Illustration: Aïda Amer/Axios. Photo: Bettmann/Contributor
The year 1968 has been on a lot of people’s minds lately — another year of protests, violence and upheaval that seemed to be tearing the nation apart.
Yes, but: This crisis also has moments we’ve never seen before — and some historians and experts say the differences suggest that 2020 doesn't compare well at all.
- “Yes, this year is worse than 1968. Plus it’s not even half over!” said Richard Haass, president of the Council on Foreign Relations and author of the new book, “The World: A Brief Introduction.”
The big picture: There are plenty of similarities. The demonstrations in the streets that we’re seeing now have a parallel in the mass demonstrations of 1968, as do the racism and police brutality we’re seeing now. We’ve seen cities burning in both years, and fearsome police crackdowns.
- And both times, there was a “law and order” Republican promising to end the violence.
- "In 1968 there were black leaders and protesters and activists still trying to get white America to understand what was going on in black America," Mark Anthony Neal, chair of the Department of African and African American Studies at Duke University, tells Axios' Margaret Talev.
- "At this moment, now, it's not so much the challenge of getting white America to know what's going on in black America — it's getting them to care."
Thankfully, 2020 has not been a year of war and assassinations — two key differences that have led some historians to conclude that 1968 was a bigger year of upheaval.
- As James Fallows wrote in The Atlantic of the Vietnam War and the ever-present fear of being drafted in 1968: “It was different from now, and worse.”
And yet, 2020 has still been able to shock us. Here’s what’s different this time:
- We’re also in the middle of a pandemic, when everyone’s nerves are already frayed over the more than 100,000 Americans who have lost their lives — and over the skyrocketing unemployment that was set in motion by the lockdown. “Twice as many Americans died in the past 4 months of COVID-19 as did in the entire Vietnam War,” Haass notes.
- Everything is being captured in real time on social media as well as cable news. Yes, we all saw the murder of George Floyd at the hands of police with our own eyes, thanks to the video. But we also see it almost immediately when a protest turns violent — or when police break out the tear gas, rubber bullets or pepper balls to crack down on protesters.
- Treating protest violence as domestic terrorism — as Attorney General Bill Barr has promised to do — could be seen as a dangerous parallel with other countries. As Axios’ Bethany Allen-Ebrahimian notes, rising authoritarian leaders — from Russia's Vladimir Putin to Turkey's Recep Tayyip Erdoğan — have cracked down on their political opposition as a means to consolidate power in the early years of their rule, or to paralyze movements that seek to undermine the power they have already accrued.

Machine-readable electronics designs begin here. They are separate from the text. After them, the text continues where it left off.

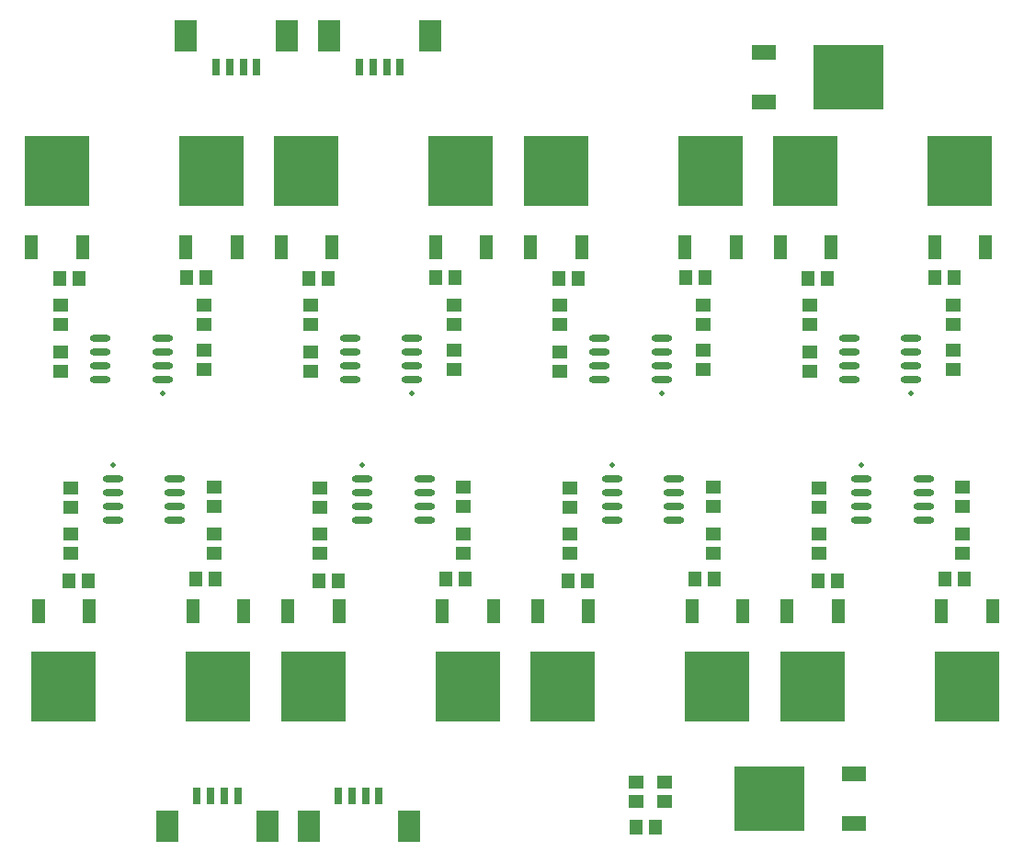
<source format=gtp>
G04*
G04 #@! TF.GenerationSoftware,Altium Limited,Altium Designer,20.0.2 (26)*
G04*
G04 Layer_Color=8421504*
%FSLAX25Y25*%
%MOIN*%
G70*
G01*
G75*
%ADD16R,0.25590X0.23622*%
%ADD17R,0.08661X0.05315*%
%ADD18R,0.03150X0.06299*%
%ADD19R,0.07874X0.11811*%
%ADD20R,0.04567X0.05787*%
%ADD21R,0.05787X0.04567*%
%ADD22R,0.23622X0.25591*%
%ADD23R,0.04724X0.08661*%
%ADD24O,0.07480X0.02362*%
%ADD25C,0.02000*%
D16*
X557500Y396500D02*
D03*
X529000Y135000D02*
D03*
D17*
X526980Y405516D02*
D03*
X527000Y387484D02*
D03*
X559520Y125984D02*
D03*
X559500Y144016D02*
D03*
D18*
X321300Y136065D02*
D03*
X326221D02*
D03*
X331142D02*
D03*
X336064D02*
D03*
X394936Y400435D02*
D03*
X390015D02*
D03*
X385094D02*
D03*
X380172D02*
D03*
X342936D02*
D03*
X338015D02*
D03*
X333094D02*
D03*
X328172D02*
D03*
X372564Y136065D02*
D03*
X377485D02*
D03*
X382406D02*
D03*
X387328D02*
D03*
D19*
X310500Y125000D02*
D03*
X346972D02*
D03*
X405736Y411500D02*
D03*
X369264D02*
D03*
X353736D02*
D03*
X317264D02*
D03*
X361764Y125000D02*
D03*
X398236D02*
D03*
D20*
X487504Y124500D02*
D03*
X480496D02*
D03*
X596004Y324000D02*
D03*
X588996D02*
D03*
X550004Y323500D02*
D03*
X542996D02*
D03*
X324504Y324000D02*
D03*
X317496D02*
D03*
X278504Y323500D02*
D03*
X271496D02*
D03*
X505504Y324000D02*
D03*
X498496D02*
D03*
X459504Y323500D02*
D03*
X452496D02*
D03*
X415004Y324000D02*
D03*
X407996D02*
D03*
X369004Y323500D02*
D03*
X361996D02*
D03*
X455996Y214000D02*
D03*
X463004D02*
D03*
X501996Y214500D02*
D03*
X509004D02*
D03*
X546496Y214000D02*
D03*
X553504D02*
D03*
X592496Y214500D02*
D03*
X599504D02*
D03*
X274996Y214000D02*
D03*
X282004D02*
D03*
X320996Y214500D02*
D03*
X328004D02*
D03*
X411496D02*
D03*
X418504D02*
D03*
X365496Y214000D02*
D03*
X372504D02*
D03*
D21*
X480500Y141000D02*
D03*
Y133992D02*
D03*
X491000Y141000D02*
D03*
Y133992D02*
D03*
X595500Y297504D02*
D03*
Y290496D02*
D03*
X543500Y297004D02*
D03*
Y289996D02*
D03*
X595500Y314004D02*
D03*
Y306996D02*
D03*
X543500D02*
D03*
Y314004D02*
D03*
X324000Y297504D02*
D03*
Y290496D02*
D03*
X272000Y297004D02*
D03*
Y289996D02*
D03*
X324000Y314004D02*
D03*
Y306996D02*
D03*
X272000D02*
D03*
Y314004D02*
D03*
X505000Y297504D02*
D03*
Y290496D02*
D03*
X453000Y297004D02*
D03*
Y289996D02*
D03*
X505000Y314004D02*
D03*
Y306996D02*
D03*
X453000D02*
D03*
Y314004D02*
D03*
X414500Y297504D02*
D03*
Y290496D02*
D03*
X362500Y297004D02*
D03*
Y289996D02*
D03*
X414500Y314004D02*
D03*
Y306996D02*
D03*
X362500D02*
D03*
Y314004D02*
D03*
X456500Y240496D02*
D03*
Y247504D02*
D03*
X508500Y240996D02*
D03*
Y248004D02*
D03*
X456500Y223996D02*
D03*
Y231004D02*
D03*
X508500D02*
D03*
Y223996D02*
D03*
X547000Y240496D02*
D03*
Y247504D02*
D03*
X599000Y240996D02*
D03*
Y248004D02*
D03*
X547000Y223996D02*
D03*
Y231004D02*
D03*
X599000D02*
D03*
Y223996D02*
D03*
X275500Y240496D02*
D03*
Y247504D02*
D03*
X327500Y240996D02*
D03*
Y248004D02*
D03*
X275500Y223996D02*
D03*
Y231004D02*
D03*
X327500D02*
D03*
Y223996D02*
D03*
X418000Y240996D02*
D03*
Y248004D02*
D03*
Y231004D02*
D03*
Y223996D02*
D03*
X366000Y240496D02*
D03*
Y247504D02*
D03*
Y223996D02*
D03*
Y231004D02*
D03*
D22*
X598000Y362500D02*
D03*
X542000D02*
D03*
X326500D02*
D03*
X270500D02*
D03*
X507500D02*
D03*
X451500D02*
D03*
X417000D02*
D03*
X361000D02*
D03*
X454000Y175500D02*
D03*
X510000D02*
D03*
X544500D02*
D03*
X600500D02*
D03*
X273000D02*
D03*
X329000D02*
D03*
X419500D02*
D03*
X363500D02*
D03*
D23*
X588704Y334941D02*
D03*
X607296Y334957D02*
D03*
X532704Y334941D02*
D03*
X551296Y334957D02*
D03*
X317204Y334941D02*
D03*
X335796Y334957D02*
D03*
X261204Y334941D02*
D03*
X279796Y334957D02*
D03*
X498204Y334941D02*
D03*
X516796Y334957D02*
D03*
X442204Y334941D02*
D03*
X460796Y334957D02*
D03*
X407704Y334941D02*
D03*
X426296Y334957D02*
D03*
X351704Y334941D02*
D03*
X370296Y334957D02*
D03*
X463296Y203059D02*
D03*
X444704Y203043D02*
D03*
X519296Y203059D02*
D03*
X500704Y203043D02*
D03*
X553796Y203059D02*
D03*
X535204Y203043D02*
D03*
X609796Y203059D02*
D03*
X591204Y203043D02*
D03*
X282296Y203059D02*
D03*
X263704Y203043D02*
D03*
X338296Y203059D02*
D03*
X319704Y203043D02*
D03*
X428796Y203059D02*
D03*
X410204Y203043D02*
D03*
X372796Y203059D02*
D03*
X354204Y203043D02*
D03*
D24*
X376748Y302000D02*
D03*
Y297000D02*
D03*
Y292000D02*
D03*
Y287000D02*
D03*
X399252Y302000D02*
D03*
Y297000D02*
D03*
Y292000D02*
D03*
Y287000D02*
D03*
X286248Y302000D02*
D03*
Y297000D02*
D03*
Y292000D02*
D03*
Y287000D02*
D03*
X308752Y302000D02*
D03*
Y297000D02*
D03*
Y292000D02*
D03*
Y287000D02*
D03*
X557748Y302000D02*
D03*
Y297000D02*
D03*
Y292000D02*
D03*
Y287000D02*
D03*
X580252Y302000D02*
D03*
Y297000D02*
D03*
Y292000D02*
D03*
Y287000D02*
D03*
X467248Y302000D02*
D03*
Y297000D02*
D03*
Y292000D02*
D03*
Y287000D02*
D03*
X489752Y302000D02*
D03*
Y297000D02*
D03*
Y292000D02*
D03*
Y287000D02*
D03*
X494252Y236000D02*
D03*
Y241000D02*
D03*
Y246000D02*
D03*
Y251000D02*
D03*
X471748Y236000D02*
D03*
Y241000D02*
D03*
Y246000D02*
D03*
Y251000D02*
D03*
X584752Y236000D02*
D03*
Y241000D02*
D03*
Y246000D02*
D03*
Y251000D02*
D03*
X562248Y236000D02*
D03*
Y241000D02*
D03*
Y246000D02*
D03*
Y251000D02*
D03*
X313252Y236000D02*
D03*
Y241000D02*
D03*
Y246000D02*
D03*
Y251000D02*
D03*
X290748Y236000D02*
D03*
Y241000D02*
D03*
Y246000D02*
D03*
Y251000D02*
D03*
X403752Y236000D02*
D03*
Y241000D02*
D03*
Y246000D02*
D03*
Y251000D02*
D03*
X381248Y236000D02*
D03*
Y241000D02*
D03*
Y246000D02*
D03*
Y251000D02*
D03*
D25*
X399252Y282000D02*
D03*
X308752D02*
D03*
X580252D02*
D03*
X489752D02*
D03*
X471748Y256000D02*
D03*
X562248D02*
D03*
X290748D02*
D03*
X381248D02*
D03*
M02*

</source>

- The targeting of journalists by police, and sometimes by protesters, has gone beyond the scale of anything journalists have experienced covering protests in recent years — with reporters and camera crews getting arrested, shot at with rubber bullets, being tear-gassed, and even punched by police officers.
And this time, the president of the United States is inflaming the tensions rather than trying to calm them.
- President Trump and Richard Nixon both stood up for “law and order” to appeal to Americans tired of protest violence and upheaval, and other presidents have used the Insurrection Act of 1807 to deploy federal troops to cities in crisis.
- But there’s only one president who has made statements like “when the looting starts, the shooting starts” — and who went to a church after law enforcement officers smoked out peaceful protesters and even priests.
- "If your question is, 'Should you use tear gas to clear a path so the president can go have a photo op,' the answer is no,” Sen. Tim Scott of South Carolina, the only African-American Republican in the Senate, said Tuesday.
“For all his flaws, Lyndon Johnson was a president, not, as in Trump's case, a provocateur,” historian Jon Meacham said about the 1968 president. “He was wrong about the war, but he was committed to the proposition that national unity was a good thing.”
- And for all of his “law and order” talk, even Nixon met with Vietnam protesters at the Lincoln Memorial one night in 1970.
What hasn’t changed: Read this quote from a March 1968 speech by Martin Luther King Jr. and think about the frustrations today’s protesters have taken to the streets:
“And I must say tonight that a riot is the language of the unheard. And what is it America has failed to hear? It has failed to hear that the plight of the Negro poor has worsened over the last twelve or fifteen years. It has failed to hear that the promises of freedom and justice have not been met. And it has failed to hear that large segments of white society are more concerned about tranquility and the status quo than about justice and humanity.”
The bottom line: Meacham notes that in the 1968 election, Nixon and segregationist George Wallace together got about 57 percent of the vote.
- “So in this convulsive moment, let's not say, ‘This isn't who we are.’ It is who many Americans are,” Meacham said. The right question, he said, is: "Who do we want to be?"